== GOAL OF THE EXERCISE ==
Scan the records for the word "lines". Return each line where it is found.

= Beginning of Section =

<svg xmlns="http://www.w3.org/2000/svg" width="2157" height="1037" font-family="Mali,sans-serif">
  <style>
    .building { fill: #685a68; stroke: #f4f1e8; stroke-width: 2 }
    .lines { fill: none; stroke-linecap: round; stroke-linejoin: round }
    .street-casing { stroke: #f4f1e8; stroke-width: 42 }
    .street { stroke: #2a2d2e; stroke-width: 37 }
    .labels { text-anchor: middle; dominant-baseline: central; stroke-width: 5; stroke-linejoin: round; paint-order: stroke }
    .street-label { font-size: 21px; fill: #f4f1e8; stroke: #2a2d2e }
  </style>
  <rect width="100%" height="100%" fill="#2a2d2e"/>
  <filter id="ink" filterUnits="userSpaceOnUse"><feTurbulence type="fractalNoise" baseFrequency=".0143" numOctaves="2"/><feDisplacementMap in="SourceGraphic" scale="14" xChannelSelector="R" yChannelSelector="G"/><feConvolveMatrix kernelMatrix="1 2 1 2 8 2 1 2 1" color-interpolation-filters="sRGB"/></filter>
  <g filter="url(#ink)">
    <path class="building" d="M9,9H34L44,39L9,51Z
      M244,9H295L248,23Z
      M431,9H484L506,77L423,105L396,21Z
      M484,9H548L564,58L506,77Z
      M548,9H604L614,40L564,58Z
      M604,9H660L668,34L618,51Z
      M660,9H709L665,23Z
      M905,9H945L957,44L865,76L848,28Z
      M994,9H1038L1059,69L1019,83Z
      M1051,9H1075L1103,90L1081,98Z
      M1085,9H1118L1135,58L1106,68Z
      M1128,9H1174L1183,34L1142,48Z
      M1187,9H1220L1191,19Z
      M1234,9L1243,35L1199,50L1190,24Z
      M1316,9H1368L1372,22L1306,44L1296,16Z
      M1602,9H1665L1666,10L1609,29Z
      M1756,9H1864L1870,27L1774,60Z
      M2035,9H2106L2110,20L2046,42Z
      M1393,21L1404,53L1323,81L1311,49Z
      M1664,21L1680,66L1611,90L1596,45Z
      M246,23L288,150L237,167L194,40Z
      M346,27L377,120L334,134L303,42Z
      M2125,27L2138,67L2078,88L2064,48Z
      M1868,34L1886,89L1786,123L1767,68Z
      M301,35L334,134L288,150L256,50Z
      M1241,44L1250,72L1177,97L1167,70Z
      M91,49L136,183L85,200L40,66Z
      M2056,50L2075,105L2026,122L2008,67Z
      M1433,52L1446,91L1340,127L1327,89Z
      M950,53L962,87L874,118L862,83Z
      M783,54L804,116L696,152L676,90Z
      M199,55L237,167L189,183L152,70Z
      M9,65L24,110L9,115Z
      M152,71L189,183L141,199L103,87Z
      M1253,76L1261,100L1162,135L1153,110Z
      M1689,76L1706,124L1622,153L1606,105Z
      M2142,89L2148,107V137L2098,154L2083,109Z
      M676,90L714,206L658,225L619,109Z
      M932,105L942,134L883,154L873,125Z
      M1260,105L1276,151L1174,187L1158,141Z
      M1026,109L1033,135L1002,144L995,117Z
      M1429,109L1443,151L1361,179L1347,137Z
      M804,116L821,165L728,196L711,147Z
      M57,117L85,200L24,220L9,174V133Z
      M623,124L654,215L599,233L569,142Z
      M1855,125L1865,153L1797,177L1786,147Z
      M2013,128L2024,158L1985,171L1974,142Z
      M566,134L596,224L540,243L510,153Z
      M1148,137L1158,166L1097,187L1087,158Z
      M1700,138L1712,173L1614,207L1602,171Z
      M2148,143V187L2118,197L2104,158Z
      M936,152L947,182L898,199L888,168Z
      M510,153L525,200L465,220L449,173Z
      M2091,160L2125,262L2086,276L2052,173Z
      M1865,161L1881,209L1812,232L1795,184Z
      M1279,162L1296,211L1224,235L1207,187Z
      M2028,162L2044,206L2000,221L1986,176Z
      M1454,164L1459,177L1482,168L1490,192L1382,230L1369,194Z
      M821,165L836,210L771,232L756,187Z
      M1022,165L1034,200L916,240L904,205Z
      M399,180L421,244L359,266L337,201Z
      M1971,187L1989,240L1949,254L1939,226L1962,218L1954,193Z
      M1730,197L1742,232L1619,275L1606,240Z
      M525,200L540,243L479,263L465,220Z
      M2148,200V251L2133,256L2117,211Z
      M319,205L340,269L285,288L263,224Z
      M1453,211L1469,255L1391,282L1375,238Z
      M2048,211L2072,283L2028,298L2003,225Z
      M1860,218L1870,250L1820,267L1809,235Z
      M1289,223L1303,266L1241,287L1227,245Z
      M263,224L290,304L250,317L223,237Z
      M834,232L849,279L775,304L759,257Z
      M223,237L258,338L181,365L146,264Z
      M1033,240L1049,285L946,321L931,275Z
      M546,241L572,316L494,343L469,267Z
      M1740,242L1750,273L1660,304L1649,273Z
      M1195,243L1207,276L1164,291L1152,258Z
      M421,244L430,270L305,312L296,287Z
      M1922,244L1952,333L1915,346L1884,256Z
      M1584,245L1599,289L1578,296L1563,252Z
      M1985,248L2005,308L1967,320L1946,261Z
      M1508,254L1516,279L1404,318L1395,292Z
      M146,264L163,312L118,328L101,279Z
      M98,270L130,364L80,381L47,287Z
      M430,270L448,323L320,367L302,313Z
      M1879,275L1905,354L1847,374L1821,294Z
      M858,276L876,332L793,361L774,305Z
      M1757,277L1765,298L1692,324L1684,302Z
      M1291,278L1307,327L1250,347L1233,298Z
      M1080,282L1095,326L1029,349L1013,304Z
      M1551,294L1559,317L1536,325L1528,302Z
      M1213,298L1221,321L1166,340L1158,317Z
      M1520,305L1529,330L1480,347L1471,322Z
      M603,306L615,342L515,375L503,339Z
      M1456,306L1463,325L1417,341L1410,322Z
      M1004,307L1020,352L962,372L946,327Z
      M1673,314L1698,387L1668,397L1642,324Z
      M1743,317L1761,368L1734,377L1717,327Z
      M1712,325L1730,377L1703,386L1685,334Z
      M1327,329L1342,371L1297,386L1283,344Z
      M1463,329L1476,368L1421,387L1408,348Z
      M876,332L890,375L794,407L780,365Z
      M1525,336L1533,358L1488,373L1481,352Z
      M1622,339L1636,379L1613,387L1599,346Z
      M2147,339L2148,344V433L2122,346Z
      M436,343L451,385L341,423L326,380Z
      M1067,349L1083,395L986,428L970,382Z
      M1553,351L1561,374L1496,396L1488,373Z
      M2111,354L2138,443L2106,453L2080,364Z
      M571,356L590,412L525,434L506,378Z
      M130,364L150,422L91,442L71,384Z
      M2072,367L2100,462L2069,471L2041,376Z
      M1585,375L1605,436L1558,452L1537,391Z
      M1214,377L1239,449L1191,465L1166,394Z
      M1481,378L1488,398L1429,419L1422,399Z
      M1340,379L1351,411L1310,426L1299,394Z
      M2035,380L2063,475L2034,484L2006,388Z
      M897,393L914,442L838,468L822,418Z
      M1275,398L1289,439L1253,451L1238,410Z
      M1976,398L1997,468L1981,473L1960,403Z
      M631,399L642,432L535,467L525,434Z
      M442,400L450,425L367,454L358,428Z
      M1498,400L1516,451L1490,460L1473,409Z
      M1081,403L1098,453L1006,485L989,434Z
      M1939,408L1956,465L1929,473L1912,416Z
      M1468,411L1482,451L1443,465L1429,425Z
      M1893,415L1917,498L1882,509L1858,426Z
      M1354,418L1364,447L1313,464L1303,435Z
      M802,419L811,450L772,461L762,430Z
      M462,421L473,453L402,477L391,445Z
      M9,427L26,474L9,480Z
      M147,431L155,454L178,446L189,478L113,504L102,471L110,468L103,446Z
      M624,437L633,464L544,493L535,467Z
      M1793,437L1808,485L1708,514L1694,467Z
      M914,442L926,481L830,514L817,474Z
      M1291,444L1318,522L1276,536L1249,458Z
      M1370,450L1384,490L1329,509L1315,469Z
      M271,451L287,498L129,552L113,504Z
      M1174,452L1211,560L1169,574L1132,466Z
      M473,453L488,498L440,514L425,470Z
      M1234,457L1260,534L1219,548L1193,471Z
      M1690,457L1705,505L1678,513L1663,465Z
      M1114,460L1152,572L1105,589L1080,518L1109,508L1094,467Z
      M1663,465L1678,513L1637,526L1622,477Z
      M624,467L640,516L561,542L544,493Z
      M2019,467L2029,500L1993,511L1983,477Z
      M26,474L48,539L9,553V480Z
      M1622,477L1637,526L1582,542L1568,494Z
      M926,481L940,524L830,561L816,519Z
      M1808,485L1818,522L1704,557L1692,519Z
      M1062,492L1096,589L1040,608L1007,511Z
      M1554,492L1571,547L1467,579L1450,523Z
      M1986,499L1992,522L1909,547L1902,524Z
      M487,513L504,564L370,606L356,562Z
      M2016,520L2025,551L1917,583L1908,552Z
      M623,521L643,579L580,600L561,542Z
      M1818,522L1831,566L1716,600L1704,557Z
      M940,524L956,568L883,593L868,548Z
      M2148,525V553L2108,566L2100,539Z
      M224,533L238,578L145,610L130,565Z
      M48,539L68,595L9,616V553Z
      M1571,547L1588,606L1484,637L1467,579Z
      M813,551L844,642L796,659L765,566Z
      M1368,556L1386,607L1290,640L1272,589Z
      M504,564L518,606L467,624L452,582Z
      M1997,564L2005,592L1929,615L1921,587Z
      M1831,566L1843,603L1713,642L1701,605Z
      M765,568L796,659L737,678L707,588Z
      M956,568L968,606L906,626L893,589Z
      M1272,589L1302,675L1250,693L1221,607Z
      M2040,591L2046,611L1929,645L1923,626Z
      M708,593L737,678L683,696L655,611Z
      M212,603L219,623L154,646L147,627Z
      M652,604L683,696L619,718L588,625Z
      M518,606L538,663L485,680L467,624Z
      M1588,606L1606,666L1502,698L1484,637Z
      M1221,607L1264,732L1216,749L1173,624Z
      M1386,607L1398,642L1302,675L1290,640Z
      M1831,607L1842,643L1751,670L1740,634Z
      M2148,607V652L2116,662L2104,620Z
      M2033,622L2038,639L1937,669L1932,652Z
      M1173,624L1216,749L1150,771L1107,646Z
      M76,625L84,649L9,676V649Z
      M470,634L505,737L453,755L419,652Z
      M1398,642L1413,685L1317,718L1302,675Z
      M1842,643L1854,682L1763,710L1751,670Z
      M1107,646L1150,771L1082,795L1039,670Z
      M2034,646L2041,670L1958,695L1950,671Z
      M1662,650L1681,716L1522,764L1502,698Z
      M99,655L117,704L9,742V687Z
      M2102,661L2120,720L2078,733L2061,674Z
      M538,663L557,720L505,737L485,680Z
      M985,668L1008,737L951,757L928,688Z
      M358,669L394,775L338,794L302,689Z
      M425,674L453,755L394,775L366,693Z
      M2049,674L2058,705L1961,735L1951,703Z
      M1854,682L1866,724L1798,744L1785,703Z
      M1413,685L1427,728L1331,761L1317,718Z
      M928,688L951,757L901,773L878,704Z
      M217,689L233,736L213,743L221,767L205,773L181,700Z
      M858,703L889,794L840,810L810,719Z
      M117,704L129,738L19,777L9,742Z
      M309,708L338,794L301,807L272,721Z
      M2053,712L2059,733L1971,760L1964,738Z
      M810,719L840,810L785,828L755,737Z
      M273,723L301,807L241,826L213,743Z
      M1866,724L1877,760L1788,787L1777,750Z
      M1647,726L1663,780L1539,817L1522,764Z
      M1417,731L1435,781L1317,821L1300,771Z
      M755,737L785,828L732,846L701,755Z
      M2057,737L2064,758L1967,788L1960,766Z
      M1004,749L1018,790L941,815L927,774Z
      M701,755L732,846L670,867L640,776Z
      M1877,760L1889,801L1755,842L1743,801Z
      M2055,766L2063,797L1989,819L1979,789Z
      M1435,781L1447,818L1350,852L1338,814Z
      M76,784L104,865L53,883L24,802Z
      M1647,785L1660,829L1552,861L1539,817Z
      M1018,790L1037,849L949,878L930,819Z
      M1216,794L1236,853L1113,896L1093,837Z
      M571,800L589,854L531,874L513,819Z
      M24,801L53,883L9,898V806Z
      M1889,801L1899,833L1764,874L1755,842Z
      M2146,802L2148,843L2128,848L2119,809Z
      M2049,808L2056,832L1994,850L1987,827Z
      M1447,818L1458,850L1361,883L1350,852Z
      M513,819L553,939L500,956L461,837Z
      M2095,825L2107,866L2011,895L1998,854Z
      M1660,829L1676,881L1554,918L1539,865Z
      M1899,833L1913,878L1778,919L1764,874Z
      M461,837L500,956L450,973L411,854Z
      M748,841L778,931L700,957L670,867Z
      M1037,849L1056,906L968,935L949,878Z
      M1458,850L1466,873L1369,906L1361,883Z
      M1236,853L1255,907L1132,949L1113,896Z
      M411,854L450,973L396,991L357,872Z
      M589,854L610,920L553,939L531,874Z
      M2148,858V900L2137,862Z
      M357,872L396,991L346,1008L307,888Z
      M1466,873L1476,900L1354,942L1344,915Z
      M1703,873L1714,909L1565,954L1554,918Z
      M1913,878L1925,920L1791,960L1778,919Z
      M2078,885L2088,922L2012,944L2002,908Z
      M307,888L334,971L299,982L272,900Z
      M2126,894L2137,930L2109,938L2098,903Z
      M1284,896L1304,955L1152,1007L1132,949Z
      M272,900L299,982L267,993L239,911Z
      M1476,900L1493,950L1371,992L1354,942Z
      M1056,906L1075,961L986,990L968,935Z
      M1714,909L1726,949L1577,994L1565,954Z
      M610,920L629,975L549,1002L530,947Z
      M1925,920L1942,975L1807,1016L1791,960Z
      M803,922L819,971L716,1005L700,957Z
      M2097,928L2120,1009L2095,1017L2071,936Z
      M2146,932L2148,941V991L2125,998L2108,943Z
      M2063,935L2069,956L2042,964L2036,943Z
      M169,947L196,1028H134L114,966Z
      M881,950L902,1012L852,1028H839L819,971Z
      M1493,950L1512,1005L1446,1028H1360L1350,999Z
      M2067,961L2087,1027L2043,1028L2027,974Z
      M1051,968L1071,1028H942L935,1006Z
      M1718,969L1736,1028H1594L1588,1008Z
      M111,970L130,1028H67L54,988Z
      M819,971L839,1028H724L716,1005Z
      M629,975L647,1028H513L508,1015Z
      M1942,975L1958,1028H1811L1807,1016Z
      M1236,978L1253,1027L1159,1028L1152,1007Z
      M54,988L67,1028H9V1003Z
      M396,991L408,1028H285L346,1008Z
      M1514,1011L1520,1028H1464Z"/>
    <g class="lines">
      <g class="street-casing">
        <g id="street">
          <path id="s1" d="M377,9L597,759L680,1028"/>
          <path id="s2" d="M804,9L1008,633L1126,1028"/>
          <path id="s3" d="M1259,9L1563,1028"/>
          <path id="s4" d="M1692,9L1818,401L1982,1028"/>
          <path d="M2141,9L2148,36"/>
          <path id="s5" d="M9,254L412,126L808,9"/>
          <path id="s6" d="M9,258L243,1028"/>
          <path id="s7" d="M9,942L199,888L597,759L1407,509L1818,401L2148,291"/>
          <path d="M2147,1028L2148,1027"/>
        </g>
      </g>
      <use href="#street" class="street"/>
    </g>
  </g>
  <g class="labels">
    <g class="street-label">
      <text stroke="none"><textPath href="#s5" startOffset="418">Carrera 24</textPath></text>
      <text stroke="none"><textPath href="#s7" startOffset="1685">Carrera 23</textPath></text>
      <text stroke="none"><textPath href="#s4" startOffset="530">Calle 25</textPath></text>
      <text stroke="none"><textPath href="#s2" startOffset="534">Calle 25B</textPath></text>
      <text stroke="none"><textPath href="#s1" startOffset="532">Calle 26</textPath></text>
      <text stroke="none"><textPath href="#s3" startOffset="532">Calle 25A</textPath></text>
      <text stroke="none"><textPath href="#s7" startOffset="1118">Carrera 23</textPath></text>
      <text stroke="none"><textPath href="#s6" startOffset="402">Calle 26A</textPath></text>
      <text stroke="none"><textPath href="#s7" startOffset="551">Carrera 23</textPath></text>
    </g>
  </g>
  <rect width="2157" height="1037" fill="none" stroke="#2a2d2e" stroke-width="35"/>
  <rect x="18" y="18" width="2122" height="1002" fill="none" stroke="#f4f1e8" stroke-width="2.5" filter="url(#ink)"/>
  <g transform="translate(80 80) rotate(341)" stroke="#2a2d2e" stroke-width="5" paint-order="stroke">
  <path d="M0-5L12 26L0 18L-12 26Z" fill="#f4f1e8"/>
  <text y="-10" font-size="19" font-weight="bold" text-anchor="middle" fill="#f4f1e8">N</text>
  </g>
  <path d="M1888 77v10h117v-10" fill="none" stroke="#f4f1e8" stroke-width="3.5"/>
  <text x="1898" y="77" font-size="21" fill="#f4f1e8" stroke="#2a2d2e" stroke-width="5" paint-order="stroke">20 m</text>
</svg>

= End of Section =

== EXERCISE RESULT ==
    .lines { fill: none; stroke-linecap: round; stroke-linejoin: round }
    <g class="lines">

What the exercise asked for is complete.